Kublik: Gaz łupkowy może uratować Ukrainę

18 marca 2014, 11:47 Energetyka

Zdaniem Andrzeja Kublika z Gazety Wyborczej gaz łupkowy może pomóc Ukrainie uniezależnić się od dostaw surowca z Rosji.

– Latem 2011 r. władze w Kijowie wystawiły na przetarg dwie koncesje na poszukiwania i wydobycie gazu z łupków. W pierwszym pod młotek poszły pola eksploatacyjne Juzowska we wschodniej części kraju, w pobliżu Doniecka i Charkowa. Mogą one kryć do 2 bln m sześc. gazu, więcej niż według amerykańskich ekspertów wynoszą całkowite zasoby ukraińskich łupków – uważają ukraińscy specjaliści. W drugim przetargu Kijów zaoferował koncesję na eksploatację pól Olesska w pobliżu Lwowa, gdzie może być nawet 1,5 bln m sześc. gazu – pisze dziennikarz. – Przetargi wzbudziły spore zainteresowanie zachodnich koncernów, chociaż za sam zakup dokumentacji przetargowej Kijów żądał opłaty w wysokości od 1,3 mln dol. (koncesja Olesska) do 1,9 mln dol. (Juzowska). W maju 2012 r. władze Ukrainy ogłosiły, że przetarg na to ostatnie pole wygrał brytyjsko-holenderski koncern paliwowy Shell, a na pole Olesska – amerykański Chevron.

– Poszukiwania gazu łupkowego wciąż są jednak w powijakach.
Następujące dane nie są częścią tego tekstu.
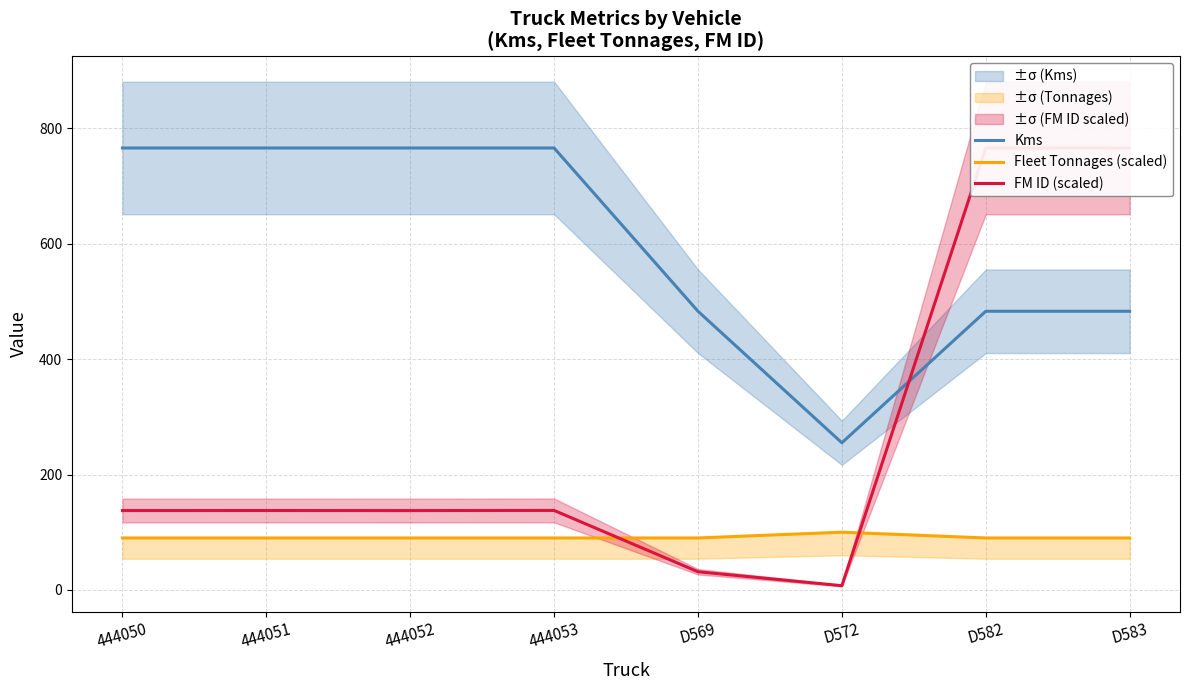

What is the spread (max minus min) of values at 444051?

676.0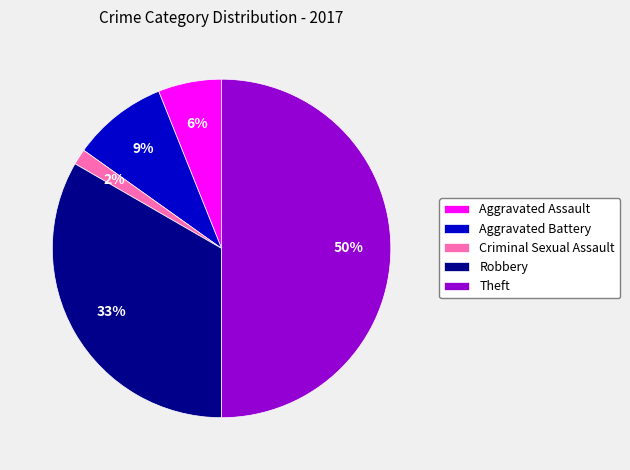

To the nearest percent, what percentage of the pie is Robbery?

33%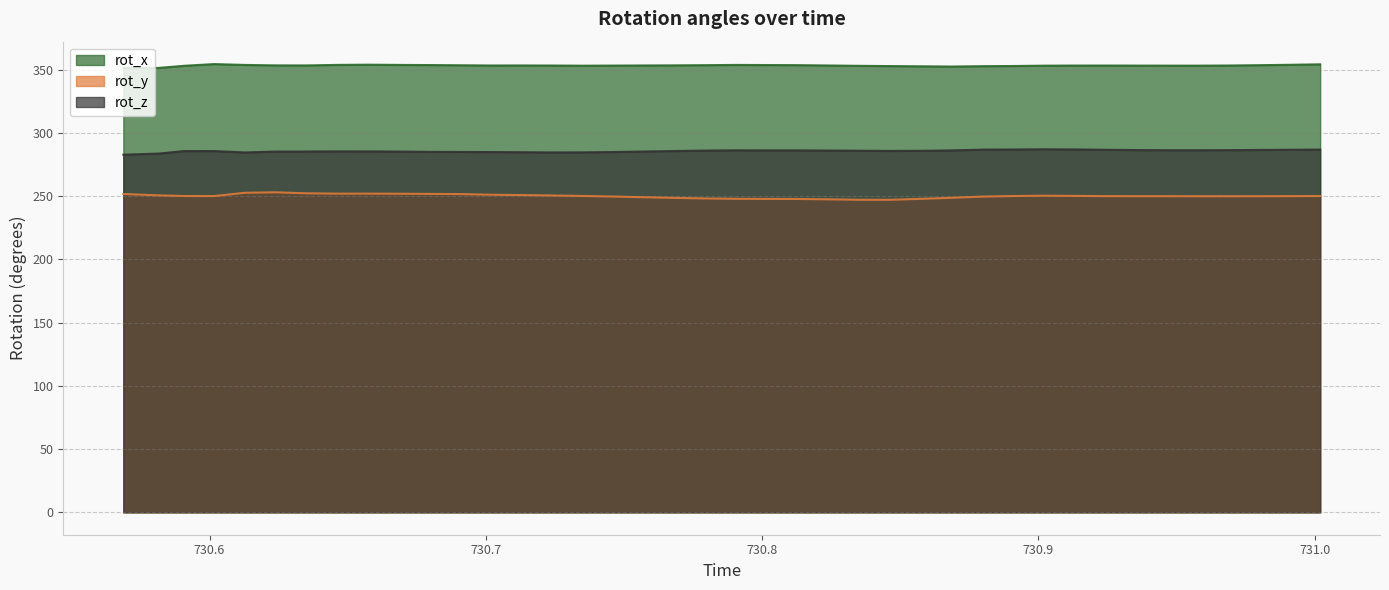

Reading left to right, list all the values displayed in this chart.

rot_x: 351.5	351.5	353.2	354.5	353.8	353.5	353.4	353.9	354.0	353.8	353.7	353.6	353.4	353.4	353.4	353.2	353.3	353.4	353.5	353.6	353.8	353.7	353.6	353.4	353.1	352.9	352.7	352.6	352.8	353.0	353.2	353.3	353.3	353.3	353.3	353.3	353.4	353.6	353.9	354.3
rot_y: 251.8	250.7	250.2	250.1	252.7	253.1	252.3	252.0	252.0	252.0	251.8	251.7	251.2	250.9	250.6	250.2	249.7	249.2	248.7	248.2	248.0	247.9	247.8	247.5	247.2	247.2	247.9	248.8	249.7	250.1	250.4	250.2	250.1	250.0	250.0	250.0	250.0	250.0	250.1	250.2
rot_z: 282.8	283.7	285.7	285.7	284.6	285.3	285.3	285.5	285.4	285.3	285.1	285.0	284.9	284.8	284.6	284.7	284.9	285.3	285.8	286.1	286.3	286.2	286.2	286.1	286.0	285.8	285.9	286.2	286.9	286.9	287.1	287.0	286.7	286.5	286.4	286.4	286.4	286.6	286.7	286.9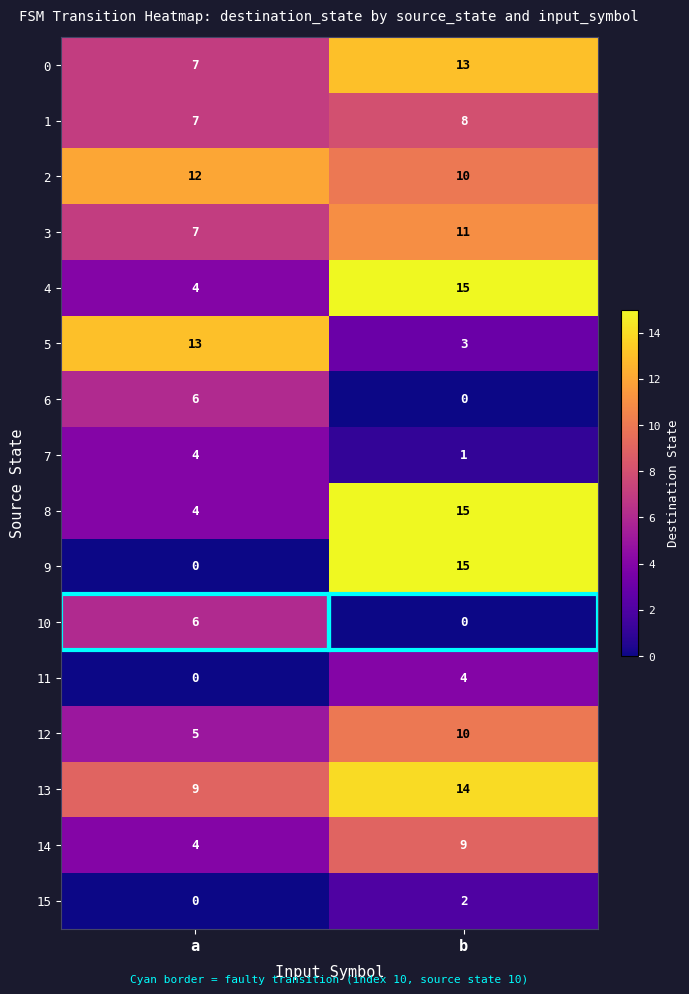

What is the total value across all series at a?

88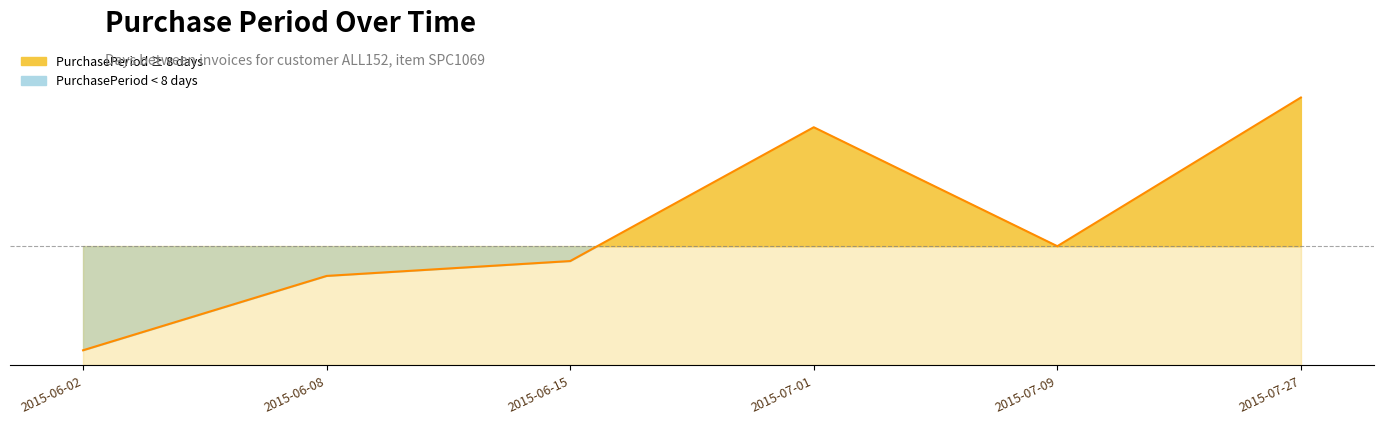

Where is the first local minimum?

2015-07-09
Umowę z Shellem władze w Kijowie podpisały w 2013 r. w kuluarach forum ekonomicznego w Davos, a w ceremonii uczestniczyli obalony w tym roku prezydent Wiktor Janukowycz i premier Holandii Mark Rutte – kwituje autor tekstu dla Gazety Wyborczej

Z informacji BiznesAlert.pl wynika, że kryzys na Krymie zaszkodził pracom zachodnich firm szukających gazu łupkowego. Jeżeli dojdzie do aneksji Autonomicznej Republiki Krymu przez Rosję, pod znakiem zapytania znajdzie się los koncesji na szelfie Morza Czarnego znajdujących się do tej pory na wodach terytorialnych Ukrainy.